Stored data
::::::::::

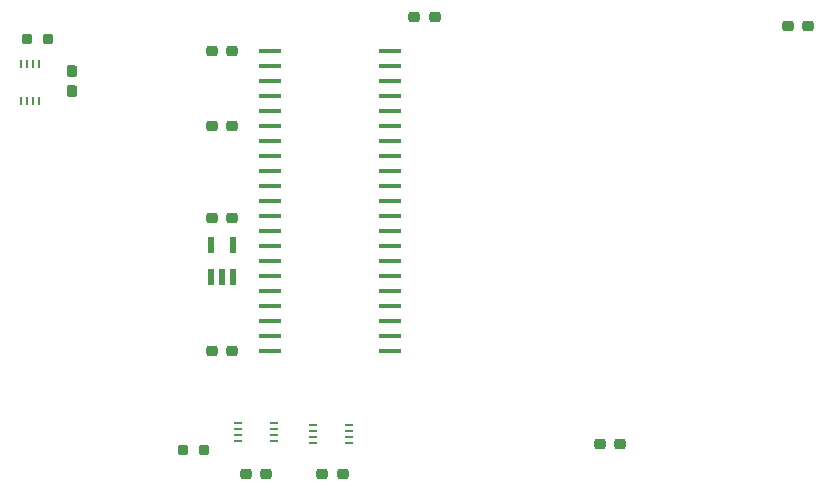
<source format=gtp>
G04 #@! TF.GenerationSoftware,KiCad,Pcbnew,7.0.0-1.fc37*
G04 #@! TF.CreationDate,2023-02-19T18:56:11+00:00*
G04 #@! TF.ProjectId,Agnus,41676e75-732e-46b6-9963-61645f706362,rev?*
G04 #@! TF.SameCoordinates,Original*
G04 #@! TF.FileFunction,Paste,Top*
G04 #@! TF.FilePolarity,Positive*
%FSLAX46Y46*%
G04 Gerber Fmt 4.6, Leading zero omitted, Abs format (unit mm)*
G04 Created by KiCad (PCBNEW 7.0.0-1.fc37) date 2023-02-19 18:56:11*
%MOMM*%
%LPD*%
G01*
G04 APERTURE LIST*
G04 Aperture macros list*
%AMRoundRect*
0 Rectangle with rounded corners*
0 $1 Rounding radius*
0 $2 $3 $4 $5 $6 $7 $8 $9 X,Y pos of 4 corners*
0 Add a 4 corners polygon primitive as box body*
4,1,4,$2,$3,$4,$5,$6,$7,$8,$9,$2,$3,0*
0 Add four circle primitives for the rounded corners*
1,1,$1+$1,$2,$3*
1,1,$1+$1,$4,$5*
1,1,$1+$1,$6,$7*
1,1,$1+$1,$8,$9*
0 Add four rect primitives between the rounded corners*
20,1,$1+$1,$2,$3,$4,$5,0*
20,1,$1+$1,$4,$5,$6,$7,0*
20,1,$1+$1,$6,$7,$8,$9,0*
20,1,$1+$1,$8,$9,$2,$3,0*%
G04 Aperture macros list end*
%ADD10R,0.700000X0.200000*%
%ADD11RoundRect,0.187500X0.300000X0.237500X-0.300000X0.237500X-0.300000X-0.237500X0.300000X-0.237500X0*%
%ADD12RoundRect,0.187500X-0.250000X-0.237500X0.250000X-0.237500X0.250000X0.237500X-0.250000X0.237500X0*%
%ADD13RoundRect,0.187500X0.250000X0.237500X-0.250000X0.237500X-0.250000X-0.237500X0.250000X-0.237500X0*%
%ADD14RoundRect,0.187500X-0.300000X-0.237500X0.300000X-0.237500X0.300000X0.237500X-0.300000X0.237500X0*%
%ADD15R,0.200000X0.700000*%
%ADD16R,1.932000X0.408000*%
%ADD17R,0.550000X1.460000*%
%ADD18RoundRect,0.187500X0.237500X-0.300000X0.237500X0.300000X-0.237500X0.300000X-0.237500X-0.300000X0*%
G04 APERTURE END LIST*
D10*
X128015999Y-72508999D03*
X128015999Y-72008999D03*
X128015999Y-71508999D03*
X128015999Y-71008999D03*
X124915999Y-71008999D03*
X124915999Y-71508999D03*
X124915999Y-72008999D03*
X124915999Y-72508999D03*
D11*
X118083500Y-39319200D03*
X116358500Y-39319200D03*
D12*
X100687500Y-38354000D03*
X102512500Y-38354000D03*
D10*
X121665999Y-72381999D03*
X121665999Y-71881999D03*
X121665999Y-71381999D03*
X121665999Y-70881999D03*
X118565999Y-70881999D03*
X118565999Y-71381999D03*
X118565999Y-71881999D03*
X118565999Y-72381999D03*
D13*
X115720500Y-73152000D03*
X113895500Y-73152000D03*
D11*
X135228500Y-36449000D03*
X133503500Y-36449000D03*
D14*
X119253500Y-75188000D03*
X120978500Y-75188000D03*
D11*
X118083500Y-45720000D03*
X116358500Y-45720000D03*
X118083500Y-64770000D03*
X116358500Y-64770000D03*
D15*
X101714999Y-40486999D03*
X101214999Y-40486999D03*
X100714999Y-40486999D03*
X100214999Y-40486999D03*
X100214999Y-43586999D03*
X100714999Y-43586999D03*
X101214999Y-43586999D03*
X101714999Y-43586999D03*
D14*
X116358500Y-53467000D03*
X118083500Y-53467000D03*
X165126500Y-37211000D03*
X166851500Y-37211000D03*
X125730500Y-75188000D03*
X127455500Y-75188000D03*
D16*
X121284999Y-39369999D03*
X121284999Y-40639999D03*
X121284999Y-41909999D03*
X121284999Y-43179999D03*
X121284999Y-44449999D03*
X121284999Y-45719999D03*
X121284999Y-46989999D03*
X121284999Y-48259999D03*
X121284999Y-49529999D03*
X121284999Y-50799999D03*
X121284999Y-52069999D03*
X121284999Y-53339999D03*
X121284999Y-54609999D03*
X121284999Y-55879999D03*
X121284999Y-57149999D03*
X121284999Y-58419999D03*
X121284999Y-59689999D03*
X121284999Y-60959999D03*
X121284999Y-62229999D03*
X121284999Y-63499999D03*
X121284999Y-64769999D03*
X131444999Y-64769999D03*
X131444999Y-63499999D03*
X131444999Y-62229999D03*
X131444999Y-60959999D03*
X131444999Y-59689999D03*
X131444999Y-58419999D03*
X131444999Y-57149999D03*
X131444999Y-55879999D03*
X131444999Y-54609999D03*
X131444999Y-53339999D03*
X131444999Y-52069999D03*
X131444999Y-50799999D03*
X131444999Y-49529999D03*
X131444999Y-48259999D03*
X131444999Y-46989999D03*
X131444999Y-45719999D03*
X131444999Y-44449999D03*
X131444999Y-43179999D03*
X131444999Y-41909999D03*
X131444999Y-40639999D03*
X131444999Y-39369999D03*
D17*
X116270999Y-58499999D03*
X117220999Y-58499999D03*
X118170999Y-58499999D03*
X118170999Y-55799999D03*
X116270999Y-55799999D03*
D11*
X150925700Y-72593200D03*
X149200700Y-72593200D03*
D18*
X104521000Y-42772500D03*
X104521000Y-41047500D03*
M02*

</source>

::::::::::

#### WORK TO COMPLETE
Nothing but the lines from the one holding "X131444999Y-39369999D03*" to the end of the entries should be output, each exactly as it appears.

#### ANSWER SECTION
X131444999Y-39369999D03*
D17*
X116270999Y-58499999D03*
X117220999Y-58499999D03*
X118170999Y-58499999D03*
X118170999Y-55799999D03*
X116270999Y-55799999D03*
D11*
X150925700Y-72593200D03*
X149200700Y-72593200D03*
D18*
X104521000Y-42772500D03*
X104521000Y-41047500D03*
M02*

</source>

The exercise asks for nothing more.